**YANG PERLU DIKERJAKAN**
a – Jawab pertanyaan berikut berdasarkan kutipan dokumen.
(i) Apa judul tulisan yang mengusik perasaan penulis, dan di mana serta kapan tulisan itu dimuat?
(ii) Apa kepanjangan konsep 3B?
(iii) Acara apa yang disebut biasa mengukur indikator 3B?
b – Kembalikan salinan persis sebagian kutipan dokumen: mulailah pada kata-kata yang memuat "Leila Mona Ganiem", lalu berhenti setelah "dan berkarakter tangguh.".

══ KUTIPAN DOKUMEN ══

Leila Mona Ganiem
(Doktor Ilmu Komunikasi dan Konsultan Pengembangan Pribadi)

Sebuah tulisan berjudul 'Pendidikan Budaya dan Karakter Menurun'  (Republika, 18 Januari 2010) mengusik perasaan saya. Nilai-nilai budaya, seperti tata krama, etika, kreativitas, keteguhan hati, tangguh, pantang menyerah, bangga terhadap budaya sendiri, berjuang dan berprestasi dengan optimal, serta nilai-nilai luhur lainnya, kian langka kita temukan. Urgensi yang muncul dari realitas ini adalah kebutuhan akan pribadi manusia Indonesia yang berbudaya dan berkarakter tangguh.

Sebagai acuan dasar, kita dapat menggunakan konsep brain, behaviour, beauty (3B). Konsep 3B kerap dipakai sebagai tolok ukur kepribadian yang baik diranah profesional ataupun sosial. Kontes pemilihan putri/jejaka juga biasa mengukur indikator ini. Mari, kita elaborasi  tiga kekuatan tadi.

═══
══ CUPLIKAN DATA ══

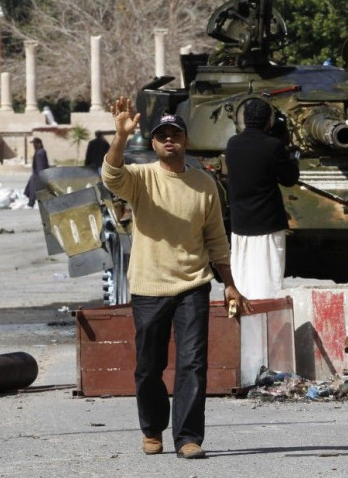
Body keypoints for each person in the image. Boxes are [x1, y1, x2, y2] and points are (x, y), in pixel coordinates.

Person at [101, 96, 245, 460]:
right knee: (149, 366)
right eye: (162, 135)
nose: (169, 140)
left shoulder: (204, 184)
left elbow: (215, 237)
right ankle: (152, 429)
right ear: (153, 143)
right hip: (150, 285)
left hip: (193, 284)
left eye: (175, 135)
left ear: (185, 141)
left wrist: (228, 282)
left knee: (193, 363)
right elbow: (111, 176)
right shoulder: (141, 179)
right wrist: (119, 136)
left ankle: (188, 437)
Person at [225, 98, 300, 299]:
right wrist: (290, 155)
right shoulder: (273, 146)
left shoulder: (232, 144)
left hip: (240, 226)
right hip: (267, 225)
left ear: (244, 119)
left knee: (243, 281)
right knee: (268, 284)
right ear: (269, 121)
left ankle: (245, 325)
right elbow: (289, 179)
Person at [24, 138, 49, 207]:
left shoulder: (40, 152)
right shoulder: (39, 152)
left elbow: (41, 166)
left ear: (39, 143)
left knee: (35, 191)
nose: (34, 145)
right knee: (33, 190)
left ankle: (31, 204)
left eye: (35, 143)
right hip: (36, 175)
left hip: (38, 176)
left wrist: (40, 176)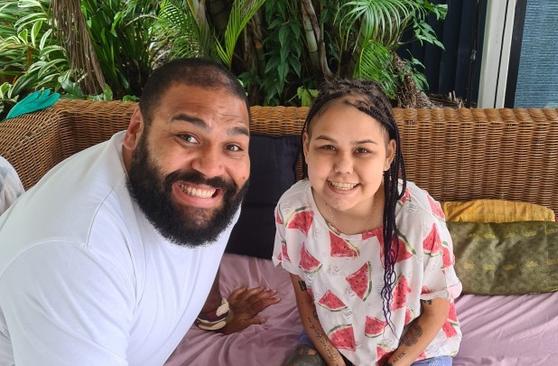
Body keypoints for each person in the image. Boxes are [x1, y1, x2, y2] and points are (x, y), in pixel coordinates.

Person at [0, 58, 278, 365]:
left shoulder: (215, 191)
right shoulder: (76, 254)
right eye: (187, 137)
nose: (211, 167)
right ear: (135, 131)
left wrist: (214, 315)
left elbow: (203, 245)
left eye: (233, 146)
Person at [273, 79, 462, 366]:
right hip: (332, 340)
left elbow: (436, 309)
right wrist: (335, 361)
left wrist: (396, 361)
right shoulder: (292, 211)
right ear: (307, 146)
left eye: (362, 150)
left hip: (415, 351)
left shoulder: (418, 219)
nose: (343, 167)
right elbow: (305, 301)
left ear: (388, 155)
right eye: (327, 147)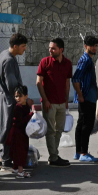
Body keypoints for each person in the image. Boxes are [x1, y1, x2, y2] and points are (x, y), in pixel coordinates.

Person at [0, 33, 29, 171]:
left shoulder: (5, 54)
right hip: (9, 100)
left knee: (7, 128)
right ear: (15, 46)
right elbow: (12, 86)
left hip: (3, 98)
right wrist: (24, 98)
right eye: (23, 46)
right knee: (10, 130)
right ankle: (6, 159)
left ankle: (6, 157)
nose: (24, 49)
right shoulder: (9, 60)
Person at [36, 37, 72, 168]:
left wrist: (66, 100)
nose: (50, 50)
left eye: (53, 48)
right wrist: (45, 100)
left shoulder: (67, 63)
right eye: (49, 48)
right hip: (49, 103)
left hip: (62, 103)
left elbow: (67, 83)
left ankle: (54, 155)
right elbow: (38, 82)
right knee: (50, 131)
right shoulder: (45, 62)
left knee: (59, 129)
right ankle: (54, 157)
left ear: (61, 50)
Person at [72, 35, 98, 163]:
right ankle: (84, 152)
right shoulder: (85, 60)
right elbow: (76, 78)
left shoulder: (88, 59)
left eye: (95, 46)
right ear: (85, 46)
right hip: (86, 98)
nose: (94, 48)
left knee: (82, 124)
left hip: (88, 97)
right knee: (86, 126)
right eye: (92, 45)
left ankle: (79, 152)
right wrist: (80, 94)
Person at [6, 86, 33, 178]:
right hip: (18, 133)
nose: (17, 98)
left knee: (17, 151)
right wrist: (31, 114)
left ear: (26, 96)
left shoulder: (25, 105)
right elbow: (21, 121)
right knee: (20, 152)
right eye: (16, 96)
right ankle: (20, 172)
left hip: (22, 132)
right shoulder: (18, 107)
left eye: (19, 96)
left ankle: (15, 168)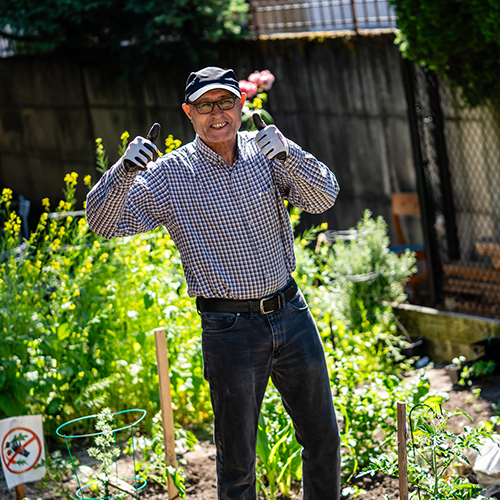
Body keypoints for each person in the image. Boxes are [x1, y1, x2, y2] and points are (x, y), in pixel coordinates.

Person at [86, 66, 341, 500]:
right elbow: (102, 223)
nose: (217, 113)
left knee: (323, 440)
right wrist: (123, 171)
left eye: (225, 101)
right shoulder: (168, 175)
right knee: (237, 462)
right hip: (231, 330)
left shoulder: (268, 151)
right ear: (190, 113)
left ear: (240, 104)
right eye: (205, 105)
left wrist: (290, 154)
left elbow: (324, 197)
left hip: (291, 313)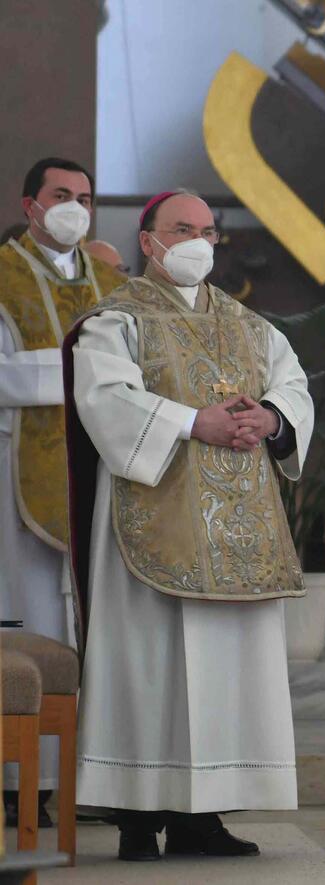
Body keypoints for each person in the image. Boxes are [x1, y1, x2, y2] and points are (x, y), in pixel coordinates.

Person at [63, 190, 313, 862]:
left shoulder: (248, 323)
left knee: (225, 671)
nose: (198, 241)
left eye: (207, 230)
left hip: (236, 531)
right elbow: (105, 397)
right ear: (148, 240)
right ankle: (139, 819)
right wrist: (189, 420)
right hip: (153, 520)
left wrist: (271, 417)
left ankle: (205, 816)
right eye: (183, 229)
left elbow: (292, 383)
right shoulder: (117, 319)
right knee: (149, 667)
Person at [0, 157, 124, 826]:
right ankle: (24, 782)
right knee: (27, 618)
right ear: (30, 205)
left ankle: (93, 777)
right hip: (18, 471)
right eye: (60, 195)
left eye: (83, 196)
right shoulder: (3, 275)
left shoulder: (109, 279)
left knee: (97, 626)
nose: (73, 206)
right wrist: (82, 373)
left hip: (101, 472)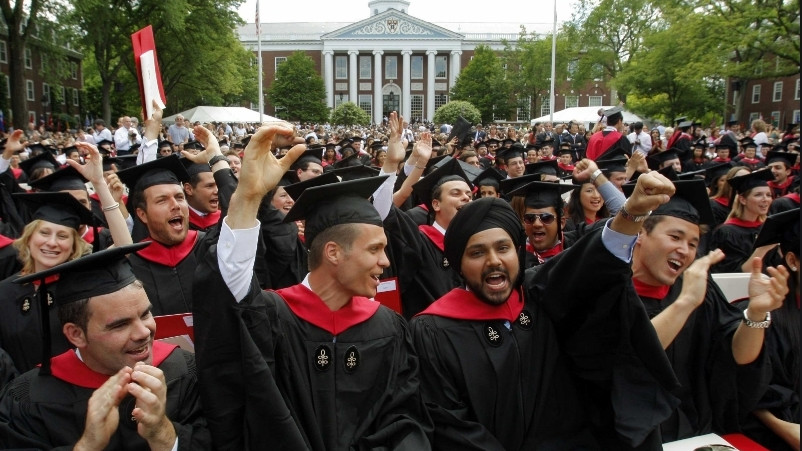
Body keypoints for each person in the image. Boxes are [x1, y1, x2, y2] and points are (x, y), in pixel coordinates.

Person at [191, 124, 431, 449]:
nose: (386, 261)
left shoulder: (388, 327)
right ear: (333, 253)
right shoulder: (273, 317)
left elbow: (405, 421)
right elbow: (227, 290)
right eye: (374, 249)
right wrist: (248, 196)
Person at [411, 173, 684, 450]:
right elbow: (449, 425)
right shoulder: (433, 331)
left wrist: (632, 213)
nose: (494, 261)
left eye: (503, 248)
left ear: (517, 252)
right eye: (477, 253)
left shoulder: (538, 295)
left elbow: (590, 264)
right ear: (459, 264)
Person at [0, 243, 210, 449]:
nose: (144, 332)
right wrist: (88, 445)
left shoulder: (185, 371)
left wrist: (162, 433)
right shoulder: (27, 399)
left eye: (145, 314)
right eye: (120, 325)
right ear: (76, 335)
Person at [626, 178, 788, 442]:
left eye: (693, 243)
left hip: (693, 431)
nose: (684, 250)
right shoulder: (611, 290)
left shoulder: (700, 291)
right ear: (641, 234)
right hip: (626, 437)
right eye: (675, 237)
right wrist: (686, 302)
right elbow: (628, 360)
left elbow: (738, 357)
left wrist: (755, 315)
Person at [736, 208, 800, 451]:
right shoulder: (765, 316)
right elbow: (752, 390)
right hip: (776, 435)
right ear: (792, 261)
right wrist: (788, 429)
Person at [710, 169, 774, 273]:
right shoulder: (727, 233)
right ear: (743, 199)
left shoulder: (767, 227)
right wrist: (763, 248)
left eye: (768, 195)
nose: (765, 199)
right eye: (758, 195)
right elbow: (736, 275)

═══

**JAWABAN LATIHAN**
a –
(i) "Pendidikan Budaya dan Karakter Menurun", dimuat di Republika pada 18 Januari 2010.
(ii) Brain, behaviour, beauty.
(iii) Kontes pemilihan putri/jejaka.

b –
Leila Mona Ganiem
(Doktor Ilmu Komunikasi dan Konsultan Pengembangan Pribadi)

Sebuah tulisan berjudul 'Pendidikan Budaya dan Karakter Menurun'  (Republika, 18 Januari 2010) mengusik perasaan saya. Nilai-nilai budaya, seperti tata krama, etika, kreativitas, keteguhan hati, tangguh, pantang menyerah, bangga terhadap budaya sendiri, berjuang dan berprestasi dengan optimal, serta nilai-nilai luhur lainnya, kian langka kita temukan. Urgensi yang muncul dari realitas ini adalah kebutuhan akan pribadi manusia Indonesia yang berbudaya dan berkarakter tangguh.